__Problem statement__
Which lines in the records below include the word "same"? Report each of them in full.

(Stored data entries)
###
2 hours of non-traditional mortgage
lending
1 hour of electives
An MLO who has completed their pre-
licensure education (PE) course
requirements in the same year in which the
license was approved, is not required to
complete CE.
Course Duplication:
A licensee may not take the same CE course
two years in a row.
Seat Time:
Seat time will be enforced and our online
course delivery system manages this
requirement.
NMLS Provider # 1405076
###
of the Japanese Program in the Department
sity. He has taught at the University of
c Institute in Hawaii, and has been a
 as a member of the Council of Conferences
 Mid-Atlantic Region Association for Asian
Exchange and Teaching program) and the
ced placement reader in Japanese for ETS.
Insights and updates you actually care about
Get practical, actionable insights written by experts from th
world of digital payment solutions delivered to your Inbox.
###
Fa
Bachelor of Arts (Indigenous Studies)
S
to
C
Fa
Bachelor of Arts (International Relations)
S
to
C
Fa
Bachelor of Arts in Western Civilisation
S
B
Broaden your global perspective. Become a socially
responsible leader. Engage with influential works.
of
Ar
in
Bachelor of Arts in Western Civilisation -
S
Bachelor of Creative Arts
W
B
###
__Result of this exercise__
requirements in the same year in which the
A licensee may not take the same CE course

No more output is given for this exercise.